I fear that kids are waiting until after high school for their real lives

to begin, and much of what they do as adolescents feels hollow.

grant-writing for local work

In between dealing with various financial issues involving CIRCLE,

I wrote most of a proposal to the NSF

to support high school classes for the next two years—including money

for curriculum development, assessment, and research. The specific activity

that we’ll ask NSF to fund is map-making. If funded, our kids would make

a whole variety of interactive maps of their community that they would

post on their website: asset

maps, network maps, environmental maps, problem-solving maps, and historical

maps of the County. My current dream is that we will get funding from

several specialized sources to suppport work in particular fields over

the next 2-3 years. One source might fund a journalism after-school program

on Tuesdays; another would fund map-making on Wednesdays; and still another

would support community history work on Thursdays. (Clearly, since I have

another full-time job, I would only be able to come to these classes occasionally.)

All the classes would produce material for the Website.
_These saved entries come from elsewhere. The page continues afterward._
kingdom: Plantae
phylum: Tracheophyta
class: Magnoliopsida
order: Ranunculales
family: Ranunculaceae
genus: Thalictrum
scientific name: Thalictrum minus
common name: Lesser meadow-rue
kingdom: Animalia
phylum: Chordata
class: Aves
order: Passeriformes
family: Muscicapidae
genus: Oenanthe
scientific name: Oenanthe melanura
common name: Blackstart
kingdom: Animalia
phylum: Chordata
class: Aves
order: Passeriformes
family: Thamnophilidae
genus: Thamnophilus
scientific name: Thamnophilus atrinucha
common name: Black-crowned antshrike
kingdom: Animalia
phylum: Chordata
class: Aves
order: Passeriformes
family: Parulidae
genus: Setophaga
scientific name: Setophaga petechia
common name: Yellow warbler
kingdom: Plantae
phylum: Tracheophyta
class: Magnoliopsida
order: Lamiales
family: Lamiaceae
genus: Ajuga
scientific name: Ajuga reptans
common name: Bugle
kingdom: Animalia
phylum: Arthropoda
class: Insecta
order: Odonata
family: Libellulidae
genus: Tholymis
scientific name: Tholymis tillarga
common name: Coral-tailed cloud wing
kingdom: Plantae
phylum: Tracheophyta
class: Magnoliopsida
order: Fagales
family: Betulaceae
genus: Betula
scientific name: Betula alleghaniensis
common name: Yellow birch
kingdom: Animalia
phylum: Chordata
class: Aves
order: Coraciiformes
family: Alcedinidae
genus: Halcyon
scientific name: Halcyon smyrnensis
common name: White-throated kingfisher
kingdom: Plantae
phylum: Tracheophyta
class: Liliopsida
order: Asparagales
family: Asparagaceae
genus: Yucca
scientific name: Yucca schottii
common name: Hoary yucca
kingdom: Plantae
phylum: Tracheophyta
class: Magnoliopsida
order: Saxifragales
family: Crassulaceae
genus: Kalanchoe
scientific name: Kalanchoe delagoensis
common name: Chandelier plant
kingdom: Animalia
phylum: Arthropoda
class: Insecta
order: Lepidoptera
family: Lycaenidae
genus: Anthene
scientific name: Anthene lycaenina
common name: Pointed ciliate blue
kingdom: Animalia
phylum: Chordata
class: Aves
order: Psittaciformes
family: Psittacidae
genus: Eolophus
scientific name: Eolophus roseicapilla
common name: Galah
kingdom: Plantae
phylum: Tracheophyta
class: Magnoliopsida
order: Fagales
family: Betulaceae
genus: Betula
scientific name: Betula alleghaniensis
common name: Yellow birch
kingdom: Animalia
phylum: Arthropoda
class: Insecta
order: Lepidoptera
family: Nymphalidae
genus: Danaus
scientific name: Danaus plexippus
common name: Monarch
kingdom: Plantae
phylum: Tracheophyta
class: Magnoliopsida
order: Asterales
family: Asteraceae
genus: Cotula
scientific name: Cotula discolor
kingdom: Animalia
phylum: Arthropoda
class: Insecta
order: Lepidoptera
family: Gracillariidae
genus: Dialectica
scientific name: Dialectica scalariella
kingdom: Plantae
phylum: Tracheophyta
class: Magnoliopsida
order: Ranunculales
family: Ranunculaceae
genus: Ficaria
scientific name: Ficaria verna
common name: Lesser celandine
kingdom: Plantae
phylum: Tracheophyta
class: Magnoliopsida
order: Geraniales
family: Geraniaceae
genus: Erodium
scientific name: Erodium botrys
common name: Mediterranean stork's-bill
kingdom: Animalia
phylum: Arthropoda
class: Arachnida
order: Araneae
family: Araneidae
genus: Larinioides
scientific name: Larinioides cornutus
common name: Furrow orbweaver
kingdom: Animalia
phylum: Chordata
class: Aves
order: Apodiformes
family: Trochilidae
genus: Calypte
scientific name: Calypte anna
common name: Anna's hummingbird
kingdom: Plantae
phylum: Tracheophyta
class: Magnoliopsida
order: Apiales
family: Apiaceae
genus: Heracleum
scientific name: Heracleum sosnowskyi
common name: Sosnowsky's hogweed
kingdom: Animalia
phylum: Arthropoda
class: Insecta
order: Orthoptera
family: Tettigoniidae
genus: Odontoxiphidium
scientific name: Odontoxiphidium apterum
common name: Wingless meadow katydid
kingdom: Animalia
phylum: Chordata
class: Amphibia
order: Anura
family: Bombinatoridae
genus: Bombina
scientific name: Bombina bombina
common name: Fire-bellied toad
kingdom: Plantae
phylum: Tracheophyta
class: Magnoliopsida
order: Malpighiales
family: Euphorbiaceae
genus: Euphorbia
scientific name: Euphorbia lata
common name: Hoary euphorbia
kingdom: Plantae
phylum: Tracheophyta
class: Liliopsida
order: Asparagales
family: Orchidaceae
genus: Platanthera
Once the site

was full of valuable material, we would convene community leaders and

citizens and say (in effect): This is something that belongs to all of

us, because it reflects the richness of our community. Would you like

to join us in adding material? Would you like to run the site as a nonprofit

association? We’re at your service, and we’re willing to back away if

it’s time for someone else to manage things.

The idea, in short, is to strengthen the community by building a new

independent association connected to a Website. But to get people interested,

the site has to have content. And since no one wants to fund us to build

an association, we need to go after specialized funders in various content

areas—such as NSF for geography. We’ll see if it works.

Mike Weiksner and Archon Fung have contributed nice replies to my posting

on the

blog.

renaissance portraits

I stayed downtown today. Some of us from CIRCLE

had an interesting lunch in Union Station, discussing research ideas with

some potential applicants. I was also on my cell phone a fair amount,

mostly talking to fellow NACE members

about opportunities to mobilize the organization. In between things, I

ran—literally ran—into the National Gallery. I headed for an

area that I hadn’t been in for a long time, and found myself looking at

a couple of striking portraits of Guiliano de’ Medici, who was murdered

at mass in the Pazzi conspiracy. The Gallery has Botticelli’s amazing

painting

(which looks almost like a fine modern cartoon, with its bold blocks of

color and exeggerated features) and also Verocchio’s large bust

of the same young man. Guiliano is ugly but charismatic; confident or

perhaps arrogant; and very much an individual. I can’t think of anything

else to write about these portraits except art-historical cliches ("Renaissance

individualism," "unsentimental realism" …), but it was

a 25-minute break that will stay with me for a long time.